:: Provided information ::
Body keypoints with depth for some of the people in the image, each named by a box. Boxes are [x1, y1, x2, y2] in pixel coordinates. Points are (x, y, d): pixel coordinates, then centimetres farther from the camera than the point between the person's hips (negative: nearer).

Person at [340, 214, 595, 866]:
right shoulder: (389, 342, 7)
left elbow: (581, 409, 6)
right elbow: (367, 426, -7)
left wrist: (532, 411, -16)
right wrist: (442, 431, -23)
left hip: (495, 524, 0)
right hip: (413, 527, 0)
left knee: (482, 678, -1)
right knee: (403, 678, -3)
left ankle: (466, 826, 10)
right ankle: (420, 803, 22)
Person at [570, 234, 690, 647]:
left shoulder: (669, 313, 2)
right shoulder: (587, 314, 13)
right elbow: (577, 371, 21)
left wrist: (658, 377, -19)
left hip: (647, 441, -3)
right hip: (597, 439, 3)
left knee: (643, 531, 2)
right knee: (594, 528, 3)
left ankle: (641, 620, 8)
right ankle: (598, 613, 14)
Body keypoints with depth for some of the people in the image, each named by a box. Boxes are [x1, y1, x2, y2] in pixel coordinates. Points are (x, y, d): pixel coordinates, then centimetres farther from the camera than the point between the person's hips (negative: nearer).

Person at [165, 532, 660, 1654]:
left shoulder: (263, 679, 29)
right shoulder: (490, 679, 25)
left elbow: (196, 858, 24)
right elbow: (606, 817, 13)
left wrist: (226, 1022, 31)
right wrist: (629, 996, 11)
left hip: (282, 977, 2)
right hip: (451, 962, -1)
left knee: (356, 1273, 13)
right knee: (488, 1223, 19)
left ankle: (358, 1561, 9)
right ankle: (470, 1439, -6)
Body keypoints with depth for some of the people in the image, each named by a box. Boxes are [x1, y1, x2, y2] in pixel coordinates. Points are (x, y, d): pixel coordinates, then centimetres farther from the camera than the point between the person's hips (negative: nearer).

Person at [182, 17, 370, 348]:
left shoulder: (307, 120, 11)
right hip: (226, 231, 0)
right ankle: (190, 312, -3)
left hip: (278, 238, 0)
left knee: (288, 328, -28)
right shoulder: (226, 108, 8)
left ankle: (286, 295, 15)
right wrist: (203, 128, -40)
:::
§ **What is expected**:
Give every entry back unchanged. Leave none out.

§ **Solution to the exercise**:
Body keypoints with depth for some of the people in the image, each named by a box. Boxes are [x1, y1, x2, y2] in pixel coordinates. Points are (x, y, d): pixel coordinates, then centimetres farther from the camera than the point between the person's hips (negative: nearer).

Person at [340, 214, 595, 866]:
right shoulder: (389, 342, 7)
left elbow: (581, 409, 6)
right elbow: (367, 426, -7)
left wrist: (532, 411, -16)
right wrist: (442, 431, -23)
left hip: (495, 524, 0)
right hip: (413, 527, 0)
left knee: (482, 678, -1)
right knee: (403, 678, -3)
left ankle: (466, 826, 10)
right ankle: (420, 803, 22)
Person at [570, 234, 690, 647]:
left shoulder: (669, 313, 2)
right shoulder: (587, 314, 13)
right elbow: (577, 371, 21)
left wrist: (658, 377, -19)
left hip: (647, 441, -3)
right hip: (597, 439, 3)
left knee: (643, 531, 2)
right knee: (594, 528, 3)
left ankle: (641, 620, 8)
right ankle: (598, 613, 14)
Body keypoints with depth for some of the people in the image, each named by a box. Boxes are [x1, y1, x2, y2] in pixel coordinates. Points are (x, y, d): pixel coordinates, then centimetres farther from the camera than the point between the person's hips (negative: nearer).

Person at [165, 532, 660, 1654]:
left shoulder: (263, 679, 29)
right shoulder: (490, 679, 25)
left elbow: (196, 858, 24)
right elbow: (606, 817, 13)
left wrist: (226, 1022, 31)
right wrist: (629, 996, 11)
left hip: (282, 977, 2)
right hip: (451, 962, -1)
left knee: (356, 1273, 13)
right knee: (488, 1223, 19)
left ankle: (358, 1561, 9)
right ankle: (470, 1439, -6)
Body keypoints with depth for some of the people in the image, each named by a box. Boxes are [x1, y1, x2, y2] in pixel coordinates. Points are (x, y, d): pixel coordinates, then centimetres farther from the camera than the point between the person's hips (negative: nearer).

Person at [182, 17, 370, 348]:
left shoulder: (307, 120, 11)
right hip: (226, 231, 0)
right ankle: (190, 312, -3)
left hip: (278, 238, 0)
left knee: (288, 328, -28)
right shoulder: (226, 108, 8)
left ankle: (286, 295, 15)
right wrist: (203, 128, -40)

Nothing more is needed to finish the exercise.